===== Data for analysis

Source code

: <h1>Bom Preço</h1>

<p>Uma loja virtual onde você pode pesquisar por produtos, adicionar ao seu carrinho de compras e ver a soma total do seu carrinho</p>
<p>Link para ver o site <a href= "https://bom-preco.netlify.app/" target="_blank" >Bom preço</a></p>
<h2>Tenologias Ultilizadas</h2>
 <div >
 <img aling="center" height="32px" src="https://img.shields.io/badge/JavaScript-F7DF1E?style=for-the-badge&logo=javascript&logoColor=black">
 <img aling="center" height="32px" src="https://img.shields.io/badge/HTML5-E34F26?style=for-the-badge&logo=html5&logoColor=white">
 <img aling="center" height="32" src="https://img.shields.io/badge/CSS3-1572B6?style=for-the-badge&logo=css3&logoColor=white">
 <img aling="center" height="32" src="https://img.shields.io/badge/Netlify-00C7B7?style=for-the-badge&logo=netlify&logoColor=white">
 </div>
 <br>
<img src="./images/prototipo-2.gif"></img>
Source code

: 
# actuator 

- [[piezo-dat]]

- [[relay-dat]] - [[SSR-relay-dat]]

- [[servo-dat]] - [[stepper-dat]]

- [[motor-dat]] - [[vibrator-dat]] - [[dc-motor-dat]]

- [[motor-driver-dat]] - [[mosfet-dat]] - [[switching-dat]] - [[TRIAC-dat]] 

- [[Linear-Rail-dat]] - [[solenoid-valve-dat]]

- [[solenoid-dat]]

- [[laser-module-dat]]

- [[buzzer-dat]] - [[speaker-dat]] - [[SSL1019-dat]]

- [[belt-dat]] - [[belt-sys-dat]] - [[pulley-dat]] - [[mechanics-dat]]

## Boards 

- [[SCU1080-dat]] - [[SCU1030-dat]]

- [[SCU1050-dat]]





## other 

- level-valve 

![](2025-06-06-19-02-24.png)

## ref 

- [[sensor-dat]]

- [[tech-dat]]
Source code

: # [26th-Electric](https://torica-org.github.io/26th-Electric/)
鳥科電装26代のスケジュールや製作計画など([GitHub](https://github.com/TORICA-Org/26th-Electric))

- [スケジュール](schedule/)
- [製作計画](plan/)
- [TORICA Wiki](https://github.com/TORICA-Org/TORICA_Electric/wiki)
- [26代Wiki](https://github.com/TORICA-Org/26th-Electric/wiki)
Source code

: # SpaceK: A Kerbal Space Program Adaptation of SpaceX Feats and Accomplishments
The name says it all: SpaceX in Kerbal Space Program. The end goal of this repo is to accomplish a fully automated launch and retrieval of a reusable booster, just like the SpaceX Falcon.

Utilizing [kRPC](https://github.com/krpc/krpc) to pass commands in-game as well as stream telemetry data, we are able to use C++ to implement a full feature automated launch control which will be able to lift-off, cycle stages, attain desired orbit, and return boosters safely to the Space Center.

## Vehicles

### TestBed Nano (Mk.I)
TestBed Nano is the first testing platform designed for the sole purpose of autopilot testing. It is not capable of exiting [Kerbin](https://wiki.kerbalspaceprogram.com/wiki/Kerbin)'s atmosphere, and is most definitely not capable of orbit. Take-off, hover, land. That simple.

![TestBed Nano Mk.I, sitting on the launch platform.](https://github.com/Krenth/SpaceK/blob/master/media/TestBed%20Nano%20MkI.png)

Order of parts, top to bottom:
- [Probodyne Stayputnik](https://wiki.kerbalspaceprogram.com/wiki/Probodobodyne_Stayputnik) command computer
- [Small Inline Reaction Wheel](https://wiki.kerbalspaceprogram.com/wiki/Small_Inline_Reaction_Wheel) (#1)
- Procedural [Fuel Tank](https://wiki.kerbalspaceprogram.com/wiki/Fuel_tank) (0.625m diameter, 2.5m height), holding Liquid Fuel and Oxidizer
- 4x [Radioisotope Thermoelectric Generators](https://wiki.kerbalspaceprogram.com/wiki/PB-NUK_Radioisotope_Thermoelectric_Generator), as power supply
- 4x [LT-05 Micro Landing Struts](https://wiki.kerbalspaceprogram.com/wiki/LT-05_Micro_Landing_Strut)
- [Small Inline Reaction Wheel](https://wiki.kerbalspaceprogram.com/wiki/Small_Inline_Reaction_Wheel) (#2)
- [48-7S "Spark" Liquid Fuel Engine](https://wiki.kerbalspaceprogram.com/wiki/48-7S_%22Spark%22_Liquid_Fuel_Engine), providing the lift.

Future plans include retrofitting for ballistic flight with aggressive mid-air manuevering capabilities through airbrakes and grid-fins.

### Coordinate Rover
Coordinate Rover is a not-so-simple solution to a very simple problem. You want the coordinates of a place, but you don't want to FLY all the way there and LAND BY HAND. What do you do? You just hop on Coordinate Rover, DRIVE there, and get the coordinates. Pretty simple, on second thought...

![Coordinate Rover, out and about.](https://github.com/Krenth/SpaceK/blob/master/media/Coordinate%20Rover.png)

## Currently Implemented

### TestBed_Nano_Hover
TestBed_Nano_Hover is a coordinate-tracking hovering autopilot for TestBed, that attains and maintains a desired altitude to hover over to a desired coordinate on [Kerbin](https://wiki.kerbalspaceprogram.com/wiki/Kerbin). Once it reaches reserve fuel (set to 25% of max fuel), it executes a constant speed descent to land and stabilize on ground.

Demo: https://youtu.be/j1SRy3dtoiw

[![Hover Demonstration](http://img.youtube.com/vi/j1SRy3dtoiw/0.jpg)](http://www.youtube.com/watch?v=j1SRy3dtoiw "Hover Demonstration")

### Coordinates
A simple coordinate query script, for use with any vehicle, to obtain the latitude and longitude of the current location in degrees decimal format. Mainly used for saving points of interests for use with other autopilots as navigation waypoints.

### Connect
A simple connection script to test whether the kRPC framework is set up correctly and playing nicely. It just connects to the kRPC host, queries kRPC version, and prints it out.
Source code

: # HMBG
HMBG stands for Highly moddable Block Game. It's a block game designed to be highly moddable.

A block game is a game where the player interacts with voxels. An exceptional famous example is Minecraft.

==========

◆ **Exercise objective**: Take the entries above and copy out all lines with the string "solenoid".

◆ **Solution for this problem**:
- [[Linear-Rail-dat]] - [[solenoid-valve-dat]]
- [[solenoid-dat]]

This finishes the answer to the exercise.